Ok, on to project number two now that I've got the Copper Dragons set up.
The Background:
The Background:
- A few years back I snagged 40 2.5" BMR46XEL N8R drivers from Cotswold Sound Systems after having messed around with their 4.5" BMRs (and fell in love with their dispersion and midrange)
- In my office I have two Copperheads: two-way alignments using Tang Band W6-2313 drivers with a miniDSP 2x4HD and two ICEPower amps. They're the precursors to my Copper Dragons and I love using them, but want something with way more "oomph" and better dispersion.
- I have a pair of Dayton Epique 5.5" subs and four matching passive radiators
- I'd like to bake in some flexibility so that I can keep iterating without having to build entirely new cabinets again and again
- I've always wanted to try making a line array but don't have the room or drivers for a full height one, and for my office I don't really need much vertical dispersion
- ...and I want to make a line array because reasons
- Low frequencies: I'll be using a Dayton Epique E150HE-44 on each side with two E150HE-PR passive radiators
- High frequencies: At first I'm using 8 of the CSS BMR46XEL N8R each side in a vertical array. I'm adding threaded inserts to the top of the bass modules so that I can change out HF drivers easily, or even use them as speaker stands with integrated amps and subs
- Amplification: each side will have a Hypex Fusion Amp FA123 with OLED display on one side and an IR receiver/status-LED on the other
- Bass Module cabinets:
- 6.5" wide, 7" deep and 28" tall with 10"x12" screwed-on bases for stability.

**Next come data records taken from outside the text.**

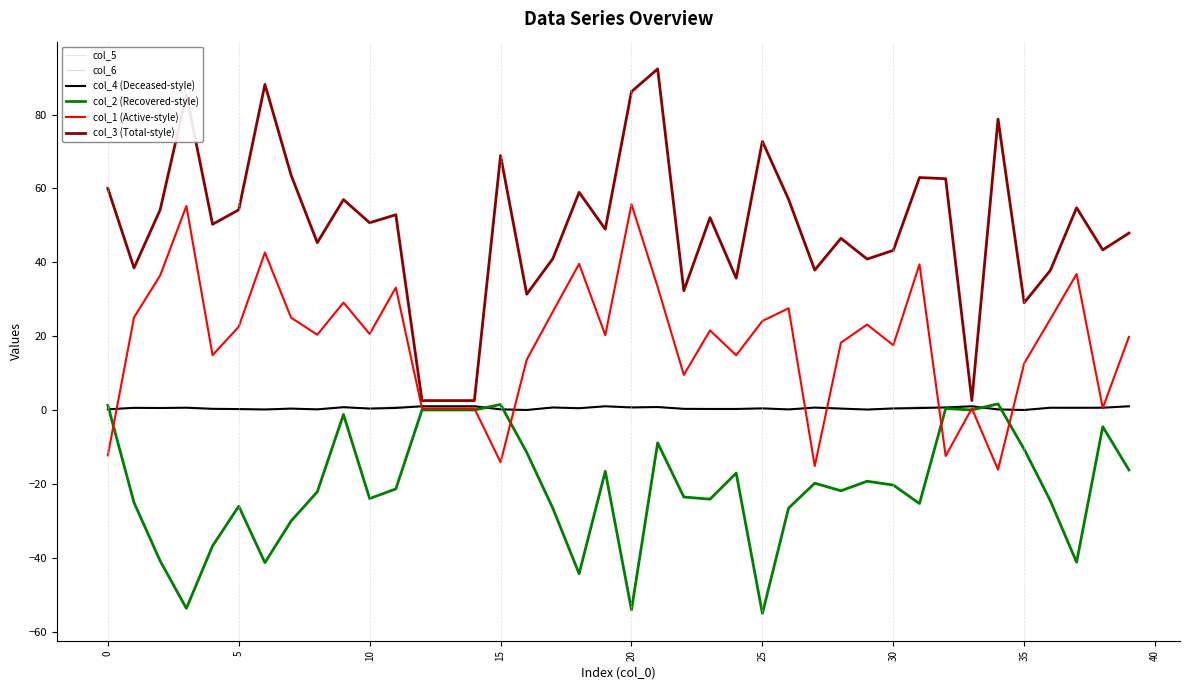

Does the chart have visible grid lines?

No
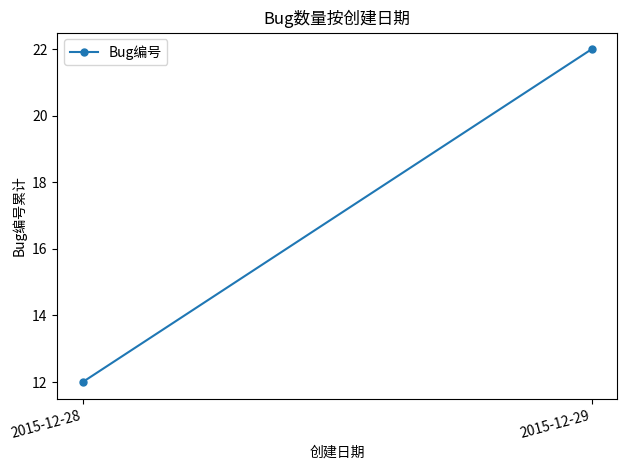

Which has a higher value, 2015-12-28 or 2015-12-29?

2015-12-29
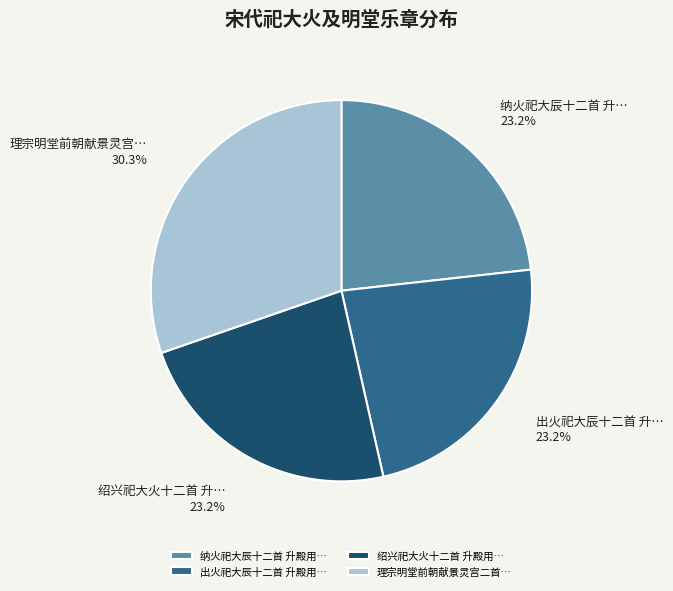

How many slices are in this pie chart?

4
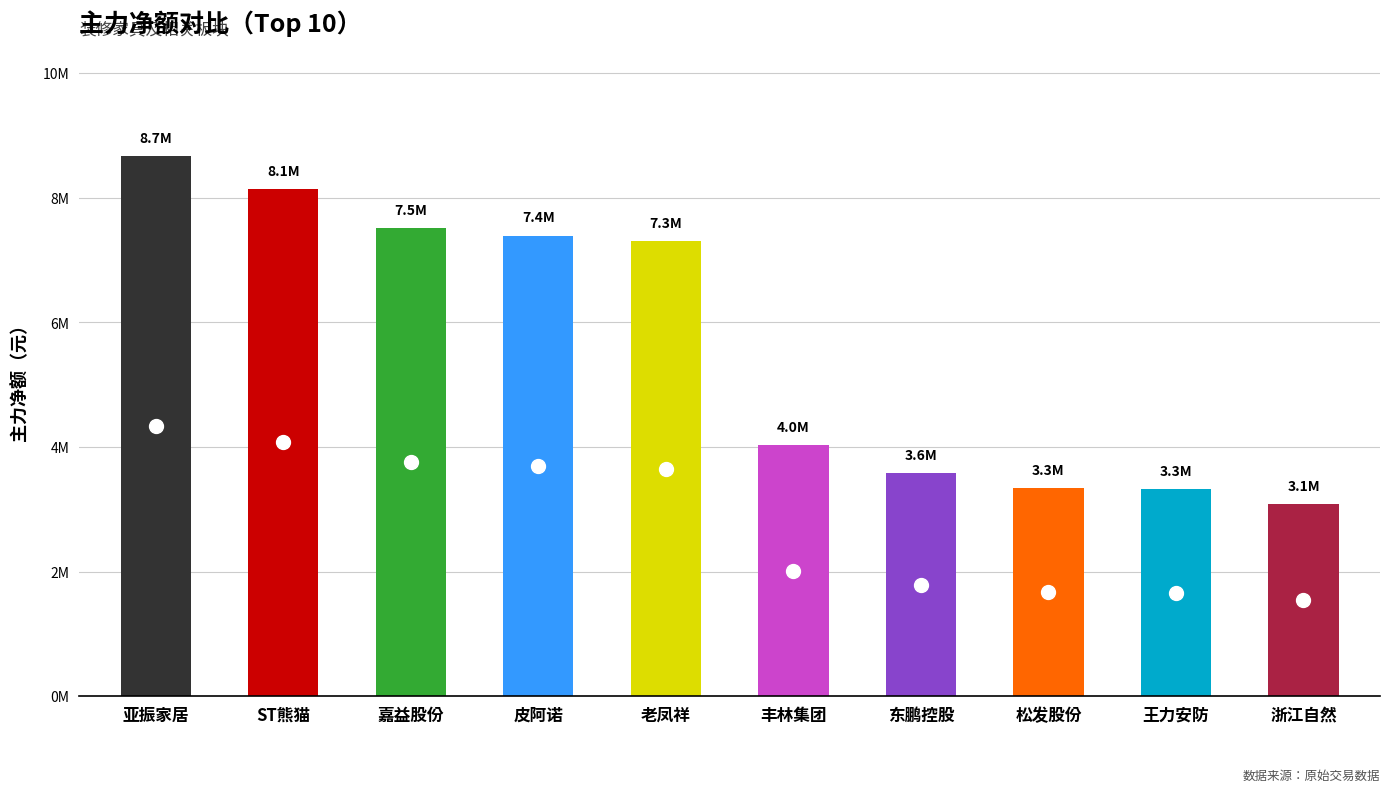

Reading left to right, transcribe all the data shown in this chart.

8669219	8146255	7505352	7392195	7303609	4027506	3581268	3333240	3322339	3090374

- The tops have six threaded screw inserts so that I can change out the line arrays for something else as I keep experimenting
- Line Array cabinets:
- These are a fairly simple sandwich of three layers of MDF, with bold holes pre-cut to screw them into the bass modules
- At 4" wide and 24" tall, they're quite narrow and thin, so I'm affixing a "fin" onto the back to keep them stable in case they get knocked over
- Wiring:
- By default the subs will have their coils wired in series to the FA123 main channels bridged to mono
- To make it flexible I'll be using screw terminals and jumpers so that I can easily swap the subs to a single channel, allowing me to make a three-way alignment
- The ideal cabinet volume for these drivers seems to be right at 0.25 cubic feet
- I'm modeling a 20hz 4th order high pass filter to protect the woofers at low frequencies, and a +3db EQ with a Q of 2 for added bass weight
- I've gotten three different responses from WinISD based on no added weight, 30g and 60g
- No weight (v2, green) has an F3 of 45hz and a pretty big hump at 63hz
- 30g (v3, blue) has an F3 of 43hz and a flatter bass response
- 60g (v4, orange) has an F3 of 46hz and frankly much worse response even with the Eq
- None of them have cone excursion issues, just missing the XMax at 125w
Attachments
At this point the bass module/stands are built and wired up and only need the amps/drivers installed. A few lessons learned:
Despite the bugs, a few things worked out very well:
- The NC100HF amp in the Hypex FA series isn't really suited for anything below 500hz (according to Hypex). With that in mind I've wired up the subs to be driven only by a single channel with the voice coils in series.
- The Hypex Fusion Amp Remote receiver plate is a different size (35x35x4mm) vs the OLED display (43x35x2.5mm). I had made the recesses at the top of the cabinet the OLED size for both. Oops.
- The recesses for the Hypex remote/oled display are a pain to do on the CNC due to lots of mdf fuzz, and require extra pieces to plug the wire holes. I'll probably make a screw-in 3d-printed insert instead to use in the future to ease re-use and not have to hot-glue in the ribbon cables.
- The amp sub-enclosure has a large empty space above the plate amp. In the future I'll cut an opening in there and paint the internals to make it easier to access wiring for testing and also minimize the MDF outgassing.
- Because the sub-enclosure was so tight, I ended up making an extra piece screwed onto the back with binding posts for the other 125w channel and the HF amp. Wiring from inside the cabinet is done through screw terminals and gold plated crimps.
Despite the bugs, a few things worked out very well:
- I nailed the dimensions for the cabinet pieces and they fit together very well. Assembly was an absolute breeze and they required only glue, a nailgun and a brief bit of clamping on the back.
- I opted to put threaded inserts on the top and bottom so that I could bolt on the bases and also affix anything I want on the top. The inserts worked out very well: the bases and line array are extremely stable and rigid.